I first heard of R.D. Laing in the late 1960s, when he was known as an 'anti-psychiatrist.' He was thought to have a kinder view of people with disordered mental states. In those days, ordinary people sometimes took mescaline or LSD in order to experience unusual experiences in their minds. I believe Laing set up communities in which doctors and patients lived together, but I don't think he ever found a satisfactory way of healing the sick. He characterized psychotic people as having splits in their mental organization.

I couldn't help but notice hints of contempt in his writing, such as on page 148, where he writes: "I am quite sure that a good number of 'cures' of psychotics consist in the fact that the patient has decided, for one reason or other, once more to play at being sane."

Laing goes on to say that the schizophrenic uses obscurity and complexity deliberately "as a smokescreen to hide behind. This creates the ironical situation that the schizophrenic is often playing at being psychotic, or pretending to be so. In fact, as we have said, pretence and equivocation are greatly used by schizophrenics." (p. 163)

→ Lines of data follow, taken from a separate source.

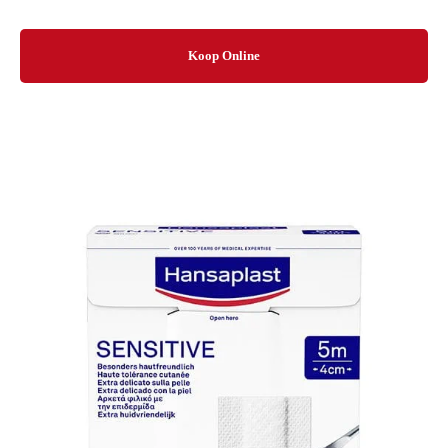
Koop Online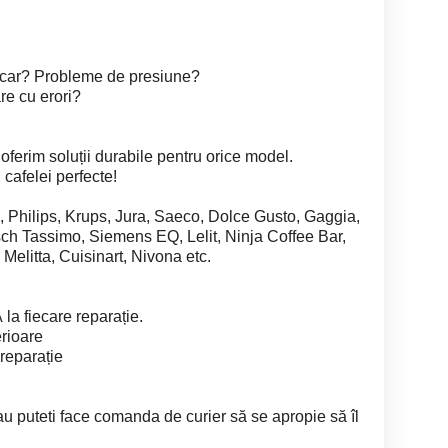
lcar? Probleme de presiune?
re cu erori?
 oferim soluții durabile pentru orice model.
 cafelei perfecte!
Philips, Krups, Jura, Saeco, Dolce Gusto, Gaggia,
ch Tassimo, Siemens EQ, Lelit, Ninja Coffee Bar,
 Melitta, Cuisinart, Nivona etc.
la fiecare reparație.
erioare
reparație
u puteti face comanda de curier să se apropie să îl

And further: "A good deal of schizophrenia is simply nonsense, red-herring speech, prolonged filibustering to throw dangerous people off the scent, to create boredom and futility in others. The schizophrenic is often making a fool of himself and the doctor. He is playing at being mad to avoid at all costs the possibility of being held responsible for a single coherent idea, or intention." (p. 164) Quite possibly the patient is not cooperating with the doctor to avoid the stigma of mental illness.

Personally, I don't think everybody is so articulate as to be able to say what is plaguing them. That would take a great deal of insight, and everybody is not graced with insight. In what other field of medicine do we expect the patient to figure out and speak up about his or her own disease?

These days, almost 60 years later, psychiatrists do not talk much to patients. They prescribe medications which quell 'voices' and help keep patients from becoming unglued. Sad to say, doctors still regard all psychoses as being chronic and incurable.